Cette responsabilité peut être accrue par les comparaisons que nous font nos Prader-Willi : « Pourquoi elle a une cuillère en plus que moi dans son assiette ? », « Moi aussi ce soir je veux aller dormir chez mon amie comme lui ! », « Je ne veux pas aller me coucher maintenant si elle peut regarder le film à la télé ! ».
Les différences que leur maladie leur impose les révoltent et leur volonté d’avoir les mêmes droits et devoirs que nous, nous obligent à revoir les nôtres à la baisse ou à tricher.
Combien de fratries ont l’autorisation d’avoir une cachette à nourriture, combiens d’adolescents feignent de se coucher à 20h comme leur frère ou sœur « Prader-Willi » pour se relever le plus discrètement du monde une fois qu’ils dorment ? Néanmoins, comment justifier notre énervement face à ces situations alors que notre frère/sœur n’a pas demandé à avoir un rythme de vie différent du notre ? Devons-nous devenir plus responsable par rapport à nos envies pour ne pas les rendre jaloux ?
Leurs limites posent aussi la question du jeu et des interactions entre les fratries. Il est difficile de jouer d’égal à égal lorsqu’un membre de la fratrie est atteint d’une déficience mentale. Soit, on abandonne l’idée de jouer avec lui, choisissant d’autres types d’interactions (promenades, cinéma, sport…), soit on prend le rôle de l’ « animateur ». Certains frères ou sœurs sont particulièrement investis dans cette démarche où ils occupent, voire stimulent leur frère ou sœur « Prader-Willi ».
Avec l’arrivée de l’âge adulte, des questions se posent quant à notre propre évolution et à notre vie d’adulte : « Moi aussi quand j’aurai 18 ans je pourrai passer le permis et avoir une voiture ? », « Quand Est-ce que je pourrai avoir mon appartement comme mon frère ? » nous disent nos « Prader-Willi ». Un dilemme s’installe alors entre la volonté de vivre sa vie et celle de vouloir la même chose pour son frère ou sa sœur.
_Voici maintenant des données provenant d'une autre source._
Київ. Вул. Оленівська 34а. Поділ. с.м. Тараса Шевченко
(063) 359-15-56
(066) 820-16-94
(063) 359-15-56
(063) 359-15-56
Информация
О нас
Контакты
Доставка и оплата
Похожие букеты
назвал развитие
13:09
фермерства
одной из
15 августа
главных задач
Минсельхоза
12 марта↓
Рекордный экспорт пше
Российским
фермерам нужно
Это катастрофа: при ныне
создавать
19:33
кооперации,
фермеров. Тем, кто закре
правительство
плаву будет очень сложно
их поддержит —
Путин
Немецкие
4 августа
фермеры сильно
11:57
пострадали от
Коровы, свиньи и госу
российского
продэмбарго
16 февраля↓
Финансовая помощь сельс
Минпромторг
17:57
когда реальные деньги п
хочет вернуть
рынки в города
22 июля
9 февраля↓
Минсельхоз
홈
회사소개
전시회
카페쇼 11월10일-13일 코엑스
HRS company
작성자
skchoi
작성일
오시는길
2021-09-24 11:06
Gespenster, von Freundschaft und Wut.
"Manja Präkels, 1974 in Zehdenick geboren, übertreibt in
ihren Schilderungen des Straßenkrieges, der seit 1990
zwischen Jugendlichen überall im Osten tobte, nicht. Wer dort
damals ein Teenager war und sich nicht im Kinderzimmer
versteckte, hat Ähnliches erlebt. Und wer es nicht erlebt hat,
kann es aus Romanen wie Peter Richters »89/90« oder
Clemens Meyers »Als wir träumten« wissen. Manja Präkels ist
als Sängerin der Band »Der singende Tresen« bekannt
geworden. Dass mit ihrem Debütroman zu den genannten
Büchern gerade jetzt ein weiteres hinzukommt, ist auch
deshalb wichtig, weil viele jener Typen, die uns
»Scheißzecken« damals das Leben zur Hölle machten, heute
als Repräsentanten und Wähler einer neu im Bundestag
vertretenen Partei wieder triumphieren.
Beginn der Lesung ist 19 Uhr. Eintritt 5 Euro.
Nous devenons « responsables » de leur envie d’évoluer et de s’émanciper, nous sommes des « modèles », un statut qu’il est parfois difficile d’assumer.
Pour finir, la discussion s’est tournée vers ce que je nommerais avec humour comme « la tyrannie des Prader-Willi ». En effet, les fratries font généralement le constat d’une vie familiale centrée autour des contraintes de la maladie : rythme du quotidien, régime, omniprésence du médical à la maison, humeur générale de la famille en fonction des colères… Difficile pour les fratries de faire entendre leurs propres envies, désirs, colères lorsque le « Prader-Willi » se les accapare. Il faut se lever, se coucher, se balader à son rythme, suivre son régime alimentaire, s’adapter à son humeur, sa fatigue et ses envies. Parfois, cela nous semble trop car on demande plus rarement aux « Prader-Willi » de s’adapter à leurs autres frères et sœurs.
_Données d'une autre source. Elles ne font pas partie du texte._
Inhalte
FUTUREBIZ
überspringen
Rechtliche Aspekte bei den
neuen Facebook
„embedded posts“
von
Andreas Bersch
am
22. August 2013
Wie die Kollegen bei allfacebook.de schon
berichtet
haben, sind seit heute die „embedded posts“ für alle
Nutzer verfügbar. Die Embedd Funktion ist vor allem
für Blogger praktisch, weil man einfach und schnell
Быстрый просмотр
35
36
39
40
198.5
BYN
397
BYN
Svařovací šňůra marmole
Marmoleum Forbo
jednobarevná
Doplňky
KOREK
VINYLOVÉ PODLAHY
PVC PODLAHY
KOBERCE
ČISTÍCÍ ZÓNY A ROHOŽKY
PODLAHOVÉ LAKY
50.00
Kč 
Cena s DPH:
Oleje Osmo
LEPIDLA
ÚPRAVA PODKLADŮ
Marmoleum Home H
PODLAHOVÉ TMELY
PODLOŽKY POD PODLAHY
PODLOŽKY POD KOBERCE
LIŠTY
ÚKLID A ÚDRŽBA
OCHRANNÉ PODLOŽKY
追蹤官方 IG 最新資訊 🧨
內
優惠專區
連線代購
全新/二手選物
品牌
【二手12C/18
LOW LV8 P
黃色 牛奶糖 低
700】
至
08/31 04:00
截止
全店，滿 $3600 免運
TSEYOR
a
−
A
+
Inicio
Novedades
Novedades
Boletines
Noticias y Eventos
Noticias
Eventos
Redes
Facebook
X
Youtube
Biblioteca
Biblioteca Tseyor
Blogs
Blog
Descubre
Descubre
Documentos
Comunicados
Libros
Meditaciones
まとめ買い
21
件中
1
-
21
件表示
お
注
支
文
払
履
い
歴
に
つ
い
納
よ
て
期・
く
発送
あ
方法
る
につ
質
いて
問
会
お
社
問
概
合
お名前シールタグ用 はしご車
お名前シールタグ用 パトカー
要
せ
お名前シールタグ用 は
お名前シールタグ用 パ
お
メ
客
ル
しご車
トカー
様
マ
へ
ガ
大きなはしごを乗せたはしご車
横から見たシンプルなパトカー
Peut-être est-ce plus dur pour eux que pour nous. Mais ils nous prouvent tous les jours qu’ils ont envie d’être considérés comme tout le monde et qu’ils en sont capables !
Merci Barbara pour cette restitution si vivante et si éloquente!
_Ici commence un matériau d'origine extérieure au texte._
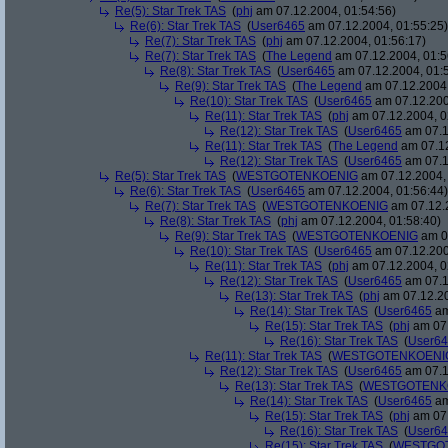
Re(5): Star Trek TAS
(
phj
am 07.12.2004, 01:54:56)
Re(6): Star Trek TAS
(
User6465
am 07.12.2004, 01:55:25)
Re(7): Star Trek TAS
(
phj
am 07.12.2004, 01:56:17)
Re(7): Star Trek TAS
(
The Legend
am 07.12.2004, 01:5
Re(8): Star Trek TAS
(
User6465
am 07.12.2004, 01:
Re(9): Star Trek TAS
(
The Legend
am 07.12.2004,
Re(10): Star Trek TAS
(
User6465
am 07.12.200
Re(11): Star Trek TAS
(
phj
am 07.12.2004, 0
Re(12): Star Trek TAS
(
User6465
am 07.1
Re(11): Star Trek TAS
(
The Legend
am 07.12
Re(12): Star Trek TAS
(
User6465
am 07.1
Re(5): Star Trek TAS
(
WESTGOTENKOENIG
am 07.12.2004, 
Re(6): Star Trek TAS
(
User6465
am 07.12.2004, 01:56:44)
Re(7): Star Trek TAS
(
WESTGOTENKOENIG
am 07.12.2
Re(8): Star Trek TAS
(
phj
am 07.12.2004, 01:58:40)
Re(9): Star Trek TAS
(
WESTGOTENKOENIG
am 07
Re(10): Star Trek TAS
(
User6465
am 07.12.200
Re(11): Star Trek TAS
(
phj
am 07.12.2004, 0
Re(12): Star Trek TAS
(
User6465
am 07.1
Re(13): Star Trek TAS
(
phj
am 07.12.20
Re(14): Star Trek TAS
(
User6465
am
Re(15): Star Trek TAS
(
phj
am 07.
Re(16): Star Trek TAS
(
User6
Re(11): Star Trek TAS
(
WESTGOTENKOENI
Re(12): Star Trek TAS
(
User6465
am 07.1
Re(13): Star Trek TAS
(
WESTGOTENK
Re(14): Star Trek TAS
(
User6465
am
Re(15): Star Trek TAS
(
phj
am 07.
Re(16): Star Trek TAS
(
User6
Re(15): Star Trek TAS
(
WESTGO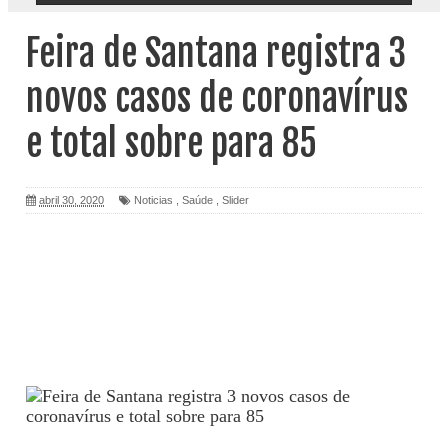
Feira de Santana registra 3
novos casos de coronavírus
e total sobre para 85
abril 30, 2020
Noticias
,
Saúde
,
Slider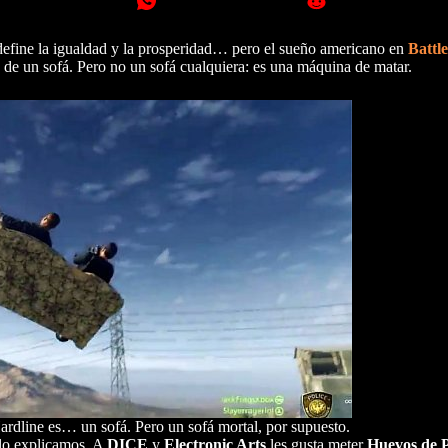
 define la igualdad y la prosperidad… pero el sueño americano en
Battle
ta de un sofá. Pero no un sofá cualquiera: es una máquina de matar.
ardline es… un sofá. Pero un sofá mortal, por supuesto.
 lo explicamos. A
DICE
y
Electronic Arts
les gusta meter
Huevos de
A travers ce témoignage, on prend vraiment conscience de toutes les dimensions des situations des frères et soeurs !
Bravo pour l’intensité de votre atelier et pour avoir su nous la faire partager.
à bientôt
Cet article est d’une grande qualité mais surtout d’une grande vérité.
Cela est notre quotidien, nous n’avons pas le choix, il faut faire avec. Je voudrai rajouter que nos enfants Prader Willi n’ont pas beaucoup de place dans ce monde(l’école, le sport, les loisirs rien n’est adapté).